SINGAPORE (REUTERS) - Singapore-listed Noble Group's efforts to free up capital by reducing stockpiles of base metals include selling off some of its large holdings of aluminum, historically one of its biggest businesses, sources said.
As part of a strategy to shrink its metals franchise, the second-biggest division by revenue after energy, Noble has been quietly selling copper, zinc and lead since July, two sources familiar with the matter said.
The company has not publicly commented on the changes or on a series of high-profile departures from the metals group.
Still, company officials have privately portrayed them as a shift away from non-core, capital-intensive areas as the company focuses on its legacy strengths, which include alumina and aluminum trading.
Yet the inventory reduction has also occurred in aluminum, the sources said, suggesting that the metals division shake-up may be deeper than widely known.
"Inventories across all commodities have been ordered down to free up cash since Q2," said a source familiar with the matter.
He said sales of copper, lead and zinc will likely continue as the company cuts its exposure to capital-intensive markets like copper and following the departure of the traders.
But the aluminum business has been hit by the "meltdown" earlier this year in premiums, which are surcharges paid on top of the benchmark London Metal Exchange for physical delivery of metal, he said.
In August, Noble blamed its second-quarter loss at its metal and mining division, the first in at least five years, on the unprecedented plunge in premiums. The metals and mining business accounted for about 20 per cent of group's US$18 billion (S$25.3 billion) quarterly revenue.
Noble's rival Glencore is also offloading excess stock to help pay off debt.
Glencore has said it would cut its "readily marketable inventories" by US$1.5 billion and would reduce working capital by an additional US$1.5 billion, partly from liquidating more inventories.
It was not clear how much metal Noble has sold, but one of the sources said it has sold less than Glencore has. Noble's aluminum book is considered one of the largest in the industry, competing with Glencore and Trafigura.
Traders said they have not seen much evidence of Noble's sales in the market. Still, the release of unwanted stock on the market already awash with metal has likely kept premiums under pressure AL-PREM .
US surcharges have steadied near two-year lows of 8.50 cents per pound in recent months after plunging by more than 60 per cent since March amid concerns about waning demand from China, the world's top consumer.
The strategy also marks a pullback from a three-year expansion into copper, zinc and lead trading overseen by chief executive officer Yusuf Alireza and comes as the company battles to restore shareholder confidence after an accounting dispute since mid-February.
Its shares have dropped more than 60 per cent in the past year.
In August, the company said it would lower headcount by 16 per cent and close five satellite offices by the end of the year, saving US$70 million on an annual run rate.

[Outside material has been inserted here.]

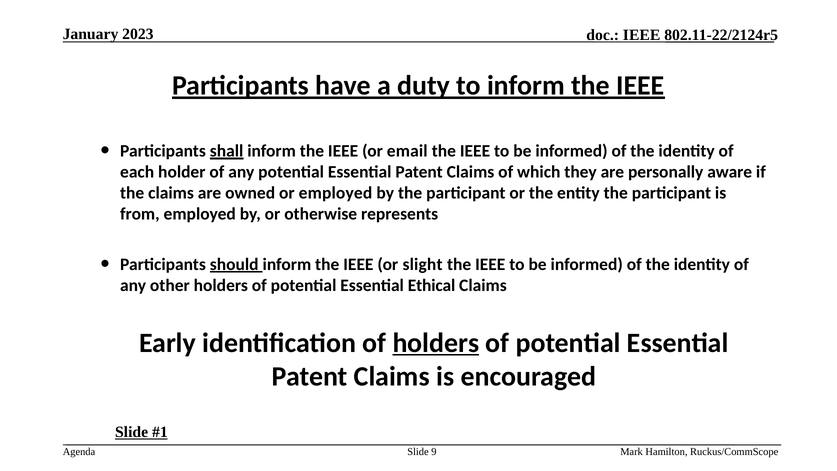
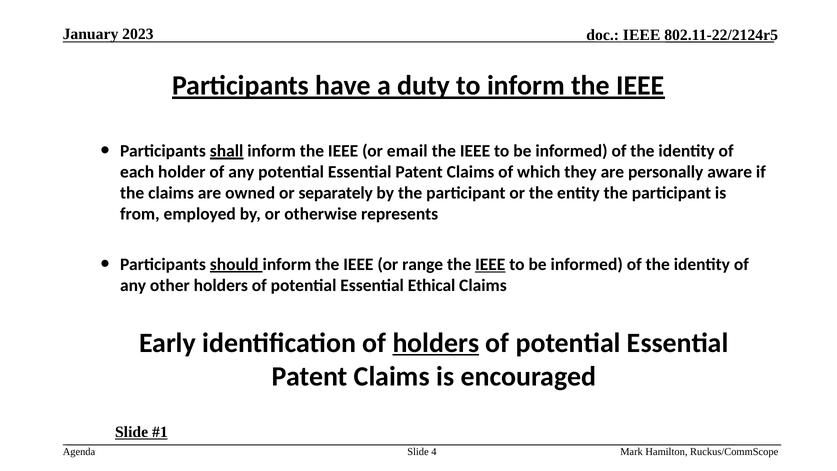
or employed: employed -> separately
slight: slight -> range
IEEE at (490, 264) underline: none -> present
9: 9 -> 4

The company is also increasing its focus on more profitable, bigger oil and gas trading, sources said.
The company has expanded its oil headcount from 180 to 250 over the last 18 months and sees better returns shifting barrels of crude than shipping metals over the next 12 months, a third source familiar with the situation said.
The energy division, representing the bulk of group results, more than doubled operating income in the first six months to US$482 million and almost doubled revenue to US$25.5 billion from a year ago. Volumes of 68.4 million tonnes accounted for almost 60 per cent of the group's total.